Der Kirchgänger im Jahr 1901

Kleider machen Leute

Um die Jahrhundertwende ist der Kirchgänger, der die niegel-nagel-neue Christuskirche zum Gottesdienst aufsucht im „Sonntagsstaat“ fein herausgeputzt: Der Herr von Welt trägt Gehrock und Zylinder. In der Westentasche steckt die Taschenuhr, die vorher aufgezogen und richtig gestellt werden muss und mit einer Uhrkette, welche auch mit weiteren Accessoires geschmückt werden kann, an einem Knopfloch befestigt ist. Zum weißen Oberhemd gehört der angeknöpfte, frisch gestärkte steife Stehkragen mit den umgeklappten Ecken, der sogenannte „Vatermörder“. Den Hals ziert das Plastron, ein kunstvoll gebundener Krawattenschal.

Was bringt er mit?

Der feine Herr führt unterwegs stets einen Spazier- oder Flanierstock mit sich, auch wenn beide Beine gesund und voll funktionsfähig sind: Denn diese Stöcke, die oft sowieso zu dünn und fragil sind, um wirklich als Stütze zu dienen, sind Statussymbol und dekoratives Accessoire, mit einem verzierten oder figürlich gestalteten Knauf. Deshalb haben auch die Buchablagen in den Kirchenbänken Einschnitte, in die man seinen Stock oder auch einen Regenschirm einhängen kann.

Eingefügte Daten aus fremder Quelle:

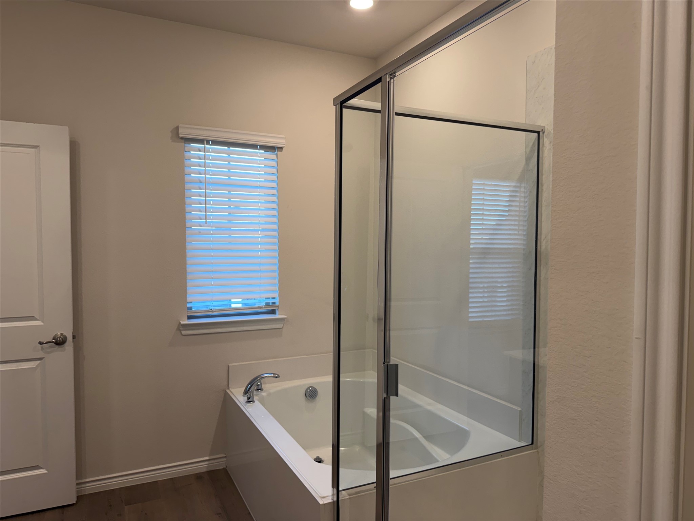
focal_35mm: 24
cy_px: 260
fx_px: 481
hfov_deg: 71.6
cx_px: 347
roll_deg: -0.4
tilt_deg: -1.4
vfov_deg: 56.8
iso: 100
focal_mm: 6.76
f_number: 1.78
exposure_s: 1/120
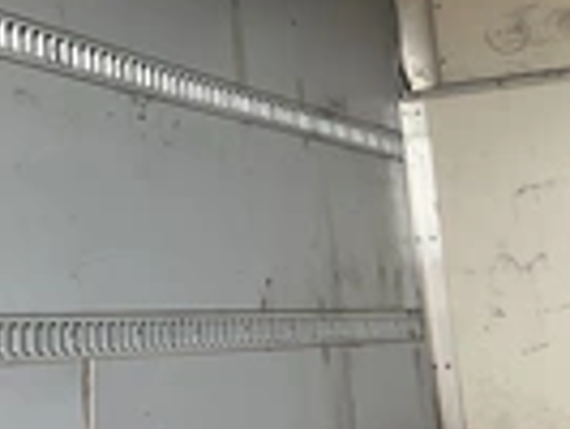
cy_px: 69
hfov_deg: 21.5
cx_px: -39
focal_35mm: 87
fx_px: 1434
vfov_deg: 16.8
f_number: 1.8
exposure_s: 1/122
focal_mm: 3
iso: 20
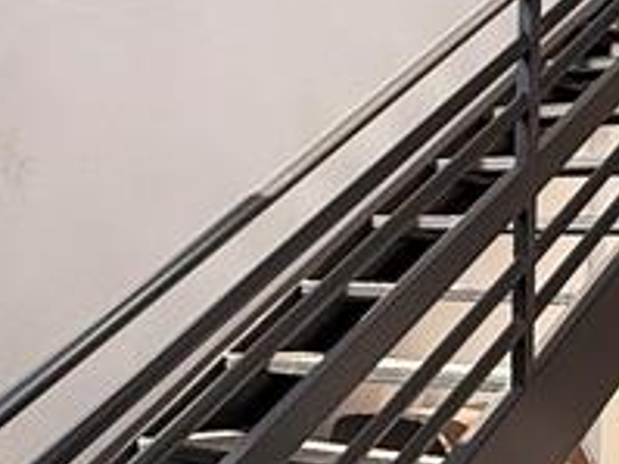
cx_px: 572
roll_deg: -1.5
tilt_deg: +0.9
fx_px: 1287
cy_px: 302
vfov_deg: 20.4
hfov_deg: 26.1
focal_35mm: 72
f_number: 2.2
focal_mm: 2.22
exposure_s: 1/585
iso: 50
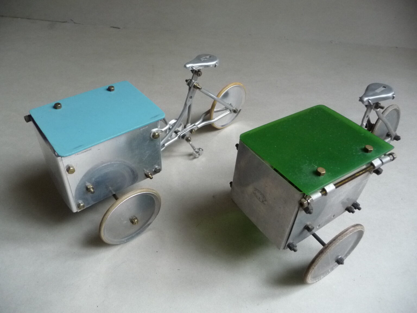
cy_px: 156
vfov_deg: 49.7
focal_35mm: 28
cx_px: 208
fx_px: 337
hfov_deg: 63.4
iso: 400
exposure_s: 1/13
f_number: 3.3
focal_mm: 4.7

Auch das Kirchengesangbuch, in dieser Zeit noch oft mit Bildschmuck versehen und in Leder gebunden, bringt jeder Kirchgänger selbst mit.

Wer hält die Predigt?

Im Jahre 1901 kann man in der Christuskirche entweder Pfarrer Bernhard Bruns, den ersten Bismarcker Gemeindepfarrer seit der Gemeindegründung 1874, oder den neuen Pfarrer Otto Schumacher, der 1898 seine Stelle angetreten hat, predigen hören. Als weiterer neuer Pfarrer kommt 1901 Julius Peter hinzu.

Was kommt in den Klingelbeutel?

Die Kollekte wird in Mark (später unkorrekt auch als „Goldmark“ oder „Reichsmark“ bezeichnet) gezahlt, der seit 1871 geltenden Währung des Kaiserreichs.